Regular expressions(regex) are powerful tools for pattern matching and string parsing. While the syntax can sometimes be difficult to understand, it can make many tasks more efficient. In this post, I'm going to demonstrate a feature of regular expressions called capture groups.
A few notes before we get started:
* JavaScript will be used for the examples in this post. The principles of regular expressions should be the same in other languages but some usage details may differ. If you aren't using JavaScript, refer to your language's documentation for specifics.

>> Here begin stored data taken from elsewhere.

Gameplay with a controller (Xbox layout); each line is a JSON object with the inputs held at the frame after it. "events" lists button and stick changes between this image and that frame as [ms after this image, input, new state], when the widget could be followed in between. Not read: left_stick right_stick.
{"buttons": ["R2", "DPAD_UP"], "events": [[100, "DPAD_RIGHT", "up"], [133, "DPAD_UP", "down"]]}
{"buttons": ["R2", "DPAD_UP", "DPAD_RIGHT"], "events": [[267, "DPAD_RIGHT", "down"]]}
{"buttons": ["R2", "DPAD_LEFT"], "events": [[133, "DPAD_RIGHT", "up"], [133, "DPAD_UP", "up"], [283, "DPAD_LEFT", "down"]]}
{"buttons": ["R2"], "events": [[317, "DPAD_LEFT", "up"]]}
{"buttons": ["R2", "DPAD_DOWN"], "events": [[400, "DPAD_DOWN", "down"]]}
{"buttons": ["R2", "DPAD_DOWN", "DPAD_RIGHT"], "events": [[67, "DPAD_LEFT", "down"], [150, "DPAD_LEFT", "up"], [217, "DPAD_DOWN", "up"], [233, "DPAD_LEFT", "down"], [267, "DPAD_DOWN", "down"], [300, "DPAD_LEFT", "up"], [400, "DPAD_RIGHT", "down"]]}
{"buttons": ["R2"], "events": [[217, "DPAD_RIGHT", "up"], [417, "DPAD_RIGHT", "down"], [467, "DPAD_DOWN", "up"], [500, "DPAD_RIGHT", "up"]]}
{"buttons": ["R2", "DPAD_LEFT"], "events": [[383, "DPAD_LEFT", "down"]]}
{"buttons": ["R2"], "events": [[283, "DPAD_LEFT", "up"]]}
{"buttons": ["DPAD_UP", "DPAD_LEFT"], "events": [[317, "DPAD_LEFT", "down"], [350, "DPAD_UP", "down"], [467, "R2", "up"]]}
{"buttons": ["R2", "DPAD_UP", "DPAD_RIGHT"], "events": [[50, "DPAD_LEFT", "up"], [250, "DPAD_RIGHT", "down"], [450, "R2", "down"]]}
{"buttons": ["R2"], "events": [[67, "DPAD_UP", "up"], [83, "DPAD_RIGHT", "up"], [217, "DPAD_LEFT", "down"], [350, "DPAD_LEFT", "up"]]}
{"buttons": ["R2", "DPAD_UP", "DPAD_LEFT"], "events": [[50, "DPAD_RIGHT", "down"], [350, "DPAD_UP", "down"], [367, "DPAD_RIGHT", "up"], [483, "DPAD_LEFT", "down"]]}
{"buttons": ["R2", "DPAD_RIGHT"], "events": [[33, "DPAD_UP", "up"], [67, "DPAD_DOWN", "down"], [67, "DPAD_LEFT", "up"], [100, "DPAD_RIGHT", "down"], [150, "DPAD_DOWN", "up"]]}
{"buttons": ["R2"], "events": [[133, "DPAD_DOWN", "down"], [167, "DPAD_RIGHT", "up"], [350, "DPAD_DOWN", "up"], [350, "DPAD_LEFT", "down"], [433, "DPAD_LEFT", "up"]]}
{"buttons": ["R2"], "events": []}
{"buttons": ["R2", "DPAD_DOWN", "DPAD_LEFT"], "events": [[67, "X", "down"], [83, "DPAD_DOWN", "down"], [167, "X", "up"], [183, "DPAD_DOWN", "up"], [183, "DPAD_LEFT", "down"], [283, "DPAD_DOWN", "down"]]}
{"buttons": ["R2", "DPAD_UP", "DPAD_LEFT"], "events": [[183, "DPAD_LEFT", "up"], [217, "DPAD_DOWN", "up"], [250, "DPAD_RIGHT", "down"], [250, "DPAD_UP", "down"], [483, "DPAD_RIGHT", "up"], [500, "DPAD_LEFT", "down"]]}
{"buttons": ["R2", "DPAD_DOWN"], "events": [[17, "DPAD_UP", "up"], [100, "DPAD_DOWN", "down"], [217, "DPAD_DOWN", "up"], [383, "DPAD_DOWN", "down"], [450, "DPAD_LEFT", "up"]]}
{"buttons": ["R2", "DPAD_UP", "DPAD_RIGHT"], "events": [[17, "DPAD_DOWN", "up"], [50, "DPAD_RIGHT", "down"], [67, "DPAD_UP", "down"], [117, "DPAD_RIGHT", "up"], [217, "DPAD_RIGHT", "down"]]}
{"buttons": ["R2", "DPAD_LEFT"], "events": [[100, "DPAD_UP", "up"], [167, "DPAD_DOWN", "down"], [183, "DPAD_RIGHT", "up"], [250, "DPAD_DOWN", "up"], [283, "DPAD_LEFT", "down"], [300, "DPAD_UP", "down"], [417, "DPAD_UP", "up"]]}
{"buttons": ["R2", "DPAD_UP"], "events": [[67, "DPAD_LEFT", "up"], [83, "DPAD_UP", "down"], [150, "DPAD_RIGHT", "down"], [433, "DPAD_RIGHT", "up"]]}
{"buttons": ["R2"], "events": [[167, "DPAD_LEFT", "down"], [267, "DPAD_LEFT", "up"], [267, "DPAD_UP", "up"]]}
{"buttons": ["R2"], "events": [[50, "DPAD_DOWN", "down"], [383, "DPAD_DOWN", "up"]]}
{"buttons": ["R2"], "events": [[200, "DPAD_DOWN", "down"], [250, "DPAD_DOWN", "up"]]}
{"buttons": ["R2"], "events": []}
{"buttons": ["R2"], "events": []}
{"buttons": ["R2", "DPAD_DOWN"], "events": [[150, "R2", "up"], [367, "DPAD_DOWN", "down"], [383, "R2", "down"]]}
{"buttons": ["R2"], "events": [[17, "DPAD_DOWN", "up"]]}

* Any discussion of overall efficiency with regard to software has to take development time and maintenance into account along with the runtime performance of the code. If runtime performance is your ultimate priority, regular expressions may not always be the best choice, because their performance can vary greatly depending on the characteristics of the input, the regular expression pattern, and the regular expression engine. In terms of development time and maintenance, regular expressions can reduce the amount and complexity of code necessary to accomplish some tasks. This is often a balancing act, and you can test your solutions with a benchmarking app like jsbench.me to be sure they align with your priorities. I also suggest writing unit tests for critical parsers to guard against regressions during future maintenance.
What is a capture group?
A capture group is a pattern within a regular expression that will be included in the result of calling RegExp.prototype.exec, String.prototype.match or String.prototype.matchAll.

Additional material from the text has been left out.